Item 5.02. Departure of Directors or Certain Officers; Election of Directors; Appointment of Certain Officers; Compensatory Arrangements of Certain Officers.
Great Western Bancorp, Inc. (the “Company”) previously announced the transition of several officer positions as part of certain structural changes being implemented by the Company to enhance its lending focus and credit administration functions. In furtherance of this goal, the Company has entered into a consultant agreement with Credit Risk Advisors, LLC, on September 15, 2019 (the “Consultant Agreement”) for the consulting services of Michael J. Doyle, age 63, President and founder of Credit Risk Advisors, LLC. In his capacity as an independent contractor, Mr. Doyle will assume the position of Interim Chief Credit Officer of the Company, effective as of September 23, 2019 (the “Transition Date”). Since September 2007, Credit Risk Advisors, LLC, a professional services firm in Eden Prairie Minnesota, has been providing financial services consulting to financial institutions as well as borrowers. Mr. Doyle founded the firm after leaving U.S. Bancorp where he served as the Executive Vice President and Chief Credit Officer for five years. Mr. Doyle is a senior-level financial services executive with at least 30 years of commercial banking experience.

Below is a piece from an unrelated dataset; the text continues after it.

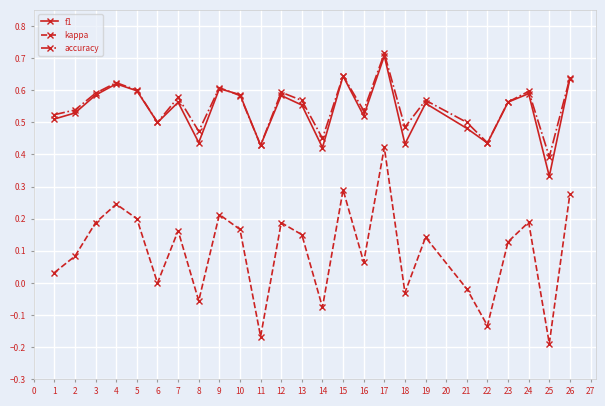

Which series has the largest range (max minus min)?

kappa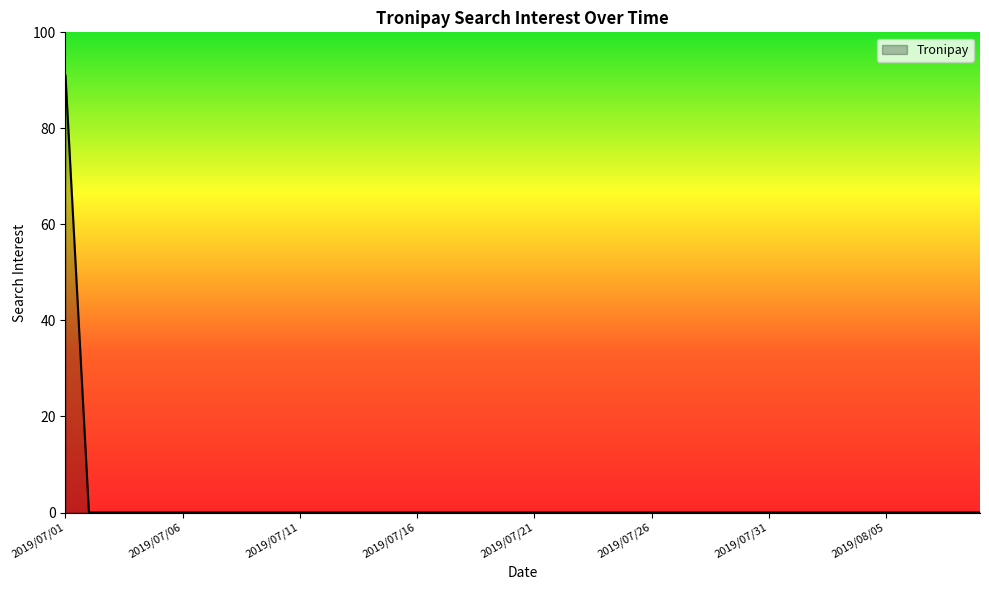

What is the difference between the maximum and minimum values?

91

The Company’s engagement with Mr. Doyle will include duties customarily performed within the Interim Chief Credit Officer role, including review and consultation of credit portfolios, analysis and reporting thereof, and other duties as assigned (“Services”). Mr. Doyle shall not be designated a delegated credit authority and shall not have authority to approve loans. Mr. Doyle will provide consulting services to the Company for a (3) three month initial term following the Transition Date; with (30) thirty day auto-renewals. Either party has the right to terminate the Consultant Agreement by providing (30) thirty days prior written notice of that party’s intent to terminate, along with termination rights for cause. Mr. Doyle will receive an hourly rate of $250 during the term of his consultancy in consideration for the Services along with reimbursement of customary travel and lodging expenses. The Consultant Agreement also contains customary covenants relating to confidentiality and intellectual property rights. The foregoing summary of the Consultant Agreement, does not purport to be complete, and is qualified in its entirety by reference to the full text thereof, a copy of which is filed as Exhibit 10.1 to this Current Report on Form 8-K, and incorporated herein by reference.
Mr. Doyle was not selected as Interim Chief Credit Officer pursuant to any arrangement or understanding between him and any other person. There are no family relationships between Mr. Doyle and any of the Company's other directors or executive officers. Since the beginning of the Company's last fiscal year, there has been no transaction or currently proposed transaction in which the Company or our bank was or is to be a participant and in which Mr. Doyle or any of his immediate family members had or will have a direct or indirect material interest required to be disclosed under Item 404(a) of Regulation S-K.
Also effective as of the Transition Date, Mr. Michael Gough, the current Interim Chief Credit Officer and Executive Vice President, will transition into and remain employed as a non-executive employee of the Company serving in the position of Senior Vice President – Credit, pursuant to the Amended and Restated Employment Letter between the Company and Mr. Gough (the “Letter”). The Letter is incorporated by reference and was attached as an exhibit to the Form 8-K filed on August 9, 2019.